**READING PASSAGE**
-------------------------
07/02/2012

Does the speech enabled iPod shuffle hint at a voice enabled next iPhone?

Apple has released a new iPod shuffle. Besides its design a remarkable feature is called VoiceOver. I don’t own one, yet, but I assume it’s a built-in text-to-speech engine that reads out artists names, song titles and the name of your playlists. Controlling the iPod shuffle is still up to pressing tiny buttons, so it’s a one-way speech interface merely providing feedback to the user.

I wonder whether this move indicates that we might see a “fully” voice enabled next iPhone release this summer.

In any case, I’d like to get your opinion on the strategic role of speech as a first class UI technology for smartphones.

The role of speech on ultra-smart smartphones?

I’d like to get your opinion, so please do use the comment feature of my blog to respond!

Nobody doubts that the landing of the iPhone on our planet serves as kind of a game changer for at least the smartphone business. A multitude of devices are already following the way Apple has paved and – at least that’s my analysis – are putting the mass market consumer in the centre of all design considerations. This will eventually lead to real behavioral change (large scale) and give birth to a mobile application era with real-time services at its centre.

I’ve recently talked to folks at Nuance. Nuance are the unrivaled market leader in the speech recognition industry. They’ve literally acquired each and every competitor and as far as I know an 80%+ market share. From my experience their technology is rock solid and by far the best in speech recognition and natural language understanding one can get. Besides this Nuance owns T9 and SNAPin, technologies they have acquired and that bring Nuance pre-installed on many, many handsets across the globe.

One of the fundamental believes Steve Chambers (their Mobile & Enterprise Division President) has is that Speech will be the future mobile UI. Of course speech is the most natural way for human beings to communicate – to other human beings. It has not really gained momentum when it comes to controlling computers. Again, I do understand use cases addressed by tools like Dragon NaturallySpeaking but these are isolated solutions and not so much a proof point for speech as the ultimate future user interface.

I also understand use cases like voice based dialing where when you’re driving in your car you don’t want to lookup contacts on your device. I also like the idea of keyword based voice enabled search. These use cases already do exist. (You find more of those here.)

But: What role will speech recognition play with respect to the upcoming generation of ultra-smart smartphones?

Will consumers prefer the visual/gesture/touch based approach which gave the iPhone such a tremendous breakthrough? Or will consumers ultimately want to control their handsets via natural language voice commands?

I’m trying to get an idea of the strategic role speech might play as a future, core mobile UI technology.

What do you think?
-------------------------
**DATA FOR REVIEW**
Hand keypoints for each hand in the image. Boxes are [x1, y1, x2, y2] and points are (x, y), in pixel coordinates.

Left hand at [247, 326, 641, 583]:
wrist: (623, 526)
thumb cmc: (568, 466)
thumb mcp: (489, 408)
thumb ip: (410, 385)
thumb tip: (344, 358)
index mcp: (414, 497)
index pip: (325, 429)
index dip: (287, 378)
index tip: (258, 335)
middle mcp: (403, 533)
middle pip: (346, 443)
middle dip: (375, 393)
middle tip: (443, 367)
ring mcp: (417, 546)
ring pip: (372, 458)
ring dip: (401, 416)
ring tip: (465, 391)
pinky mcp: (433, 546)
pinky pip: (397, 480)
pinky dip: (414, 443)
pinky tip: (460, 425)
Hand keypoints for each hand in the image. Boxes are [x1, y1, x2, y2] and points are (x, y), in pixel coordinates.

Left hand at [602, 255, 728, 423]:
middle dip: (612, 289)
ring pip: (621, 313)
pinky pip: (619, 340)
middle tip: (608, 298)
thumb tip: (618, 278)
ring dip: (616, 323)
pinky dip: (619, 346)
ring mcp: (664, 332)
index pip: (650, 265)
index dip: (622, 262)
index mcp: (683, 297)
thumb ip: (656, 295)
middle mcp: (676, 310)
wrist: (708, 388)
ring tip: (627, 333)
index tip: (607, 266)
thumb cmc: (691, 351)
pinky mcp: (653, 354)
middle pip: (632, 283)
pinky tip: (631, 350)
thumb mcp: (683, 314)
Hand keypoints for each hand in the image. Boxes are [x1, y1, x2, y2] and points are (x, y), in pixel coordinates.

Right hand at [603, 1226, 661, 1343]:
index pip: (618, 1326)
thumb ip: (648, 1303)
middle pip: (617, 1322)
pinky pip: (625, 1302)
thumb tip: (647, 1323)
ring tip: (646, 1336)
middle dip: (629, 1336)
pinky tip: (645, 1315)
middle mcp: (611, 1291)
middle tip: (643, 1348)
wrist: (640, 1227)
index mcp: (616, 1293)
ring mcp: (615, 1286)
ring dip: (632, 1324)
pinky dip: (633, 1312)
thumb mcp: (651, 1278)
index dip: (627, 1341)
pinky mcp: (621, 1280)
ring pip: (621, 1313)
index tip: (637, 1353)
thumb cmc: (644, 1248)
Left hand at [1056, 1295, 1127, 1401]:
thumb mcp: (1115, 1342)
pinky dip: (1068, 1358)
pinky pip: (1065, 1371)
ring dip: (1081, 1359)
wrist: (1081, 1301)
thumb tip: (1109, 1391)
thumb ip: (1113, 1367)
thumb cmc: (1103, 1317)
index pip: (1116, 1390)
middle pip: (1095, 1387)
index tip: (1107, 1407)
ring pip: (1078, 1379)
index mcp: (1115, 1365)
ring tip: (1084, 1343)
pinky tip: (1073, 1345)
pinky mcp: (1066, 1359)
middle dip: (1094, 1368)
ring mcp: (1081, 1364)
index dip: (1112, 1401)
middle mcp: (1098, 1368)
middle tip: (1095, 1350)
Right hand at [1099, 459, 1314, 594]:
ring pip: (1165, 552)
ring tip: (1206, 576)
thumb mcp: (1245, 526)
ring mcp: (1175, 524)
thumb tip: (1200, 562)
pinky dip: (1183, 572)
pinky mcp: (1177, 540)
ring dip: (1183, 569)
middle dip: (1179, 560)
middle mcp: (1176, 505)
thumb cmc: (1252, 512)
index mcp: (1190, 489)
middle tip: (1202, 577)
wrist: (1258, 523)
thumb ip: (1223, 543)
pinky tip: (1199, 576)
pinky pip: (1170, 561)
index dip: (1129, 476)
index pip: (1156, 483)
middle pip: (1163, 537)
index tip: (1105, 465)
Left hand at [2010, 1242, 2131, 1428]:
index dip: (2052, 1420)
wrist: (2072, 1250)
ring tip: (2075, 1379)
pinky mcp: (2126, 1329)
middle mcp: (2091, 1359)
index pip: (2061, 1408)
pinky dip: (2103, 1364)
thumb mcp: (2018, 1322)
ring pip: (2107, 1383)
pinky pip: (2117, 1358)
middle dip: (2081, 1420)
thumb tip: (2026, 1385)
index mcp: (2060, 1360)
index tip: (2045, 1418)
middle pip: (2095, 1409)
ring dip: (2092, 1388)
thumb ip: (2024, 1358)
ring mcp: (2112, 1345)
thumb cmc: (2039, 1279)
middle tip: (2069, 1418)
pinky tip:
-------------------------
**TASK BRIEF**
Reproduce the passage of the iPod shuffle post starting at "I wonder whether" and ending at "at its centre.".

**RESPONSE**
I wonder whether this move indicates that we might see a “fully” voice enabled next iPhone release this summer.

In any case, I’d like to get your opinion on the strategic role of speech as a first class UI technology for smartphones.

The role of speech on ultra-smart smartphones?

I’d like to get your opinion, so please do use the comment feature of my blog to respond!

Nobody doubts that the landing of the iPhone on our planet serves as kind of a game changer for at least the smartphone business. A multitude of devices are already following the way Apple has paved and – at least that’s my analysis – are putting the mass market consumer in the centre of all design considerations. This will eventually lead to real behavioral change (large scale) and give birth to a mobile application era with real-time services at its centre.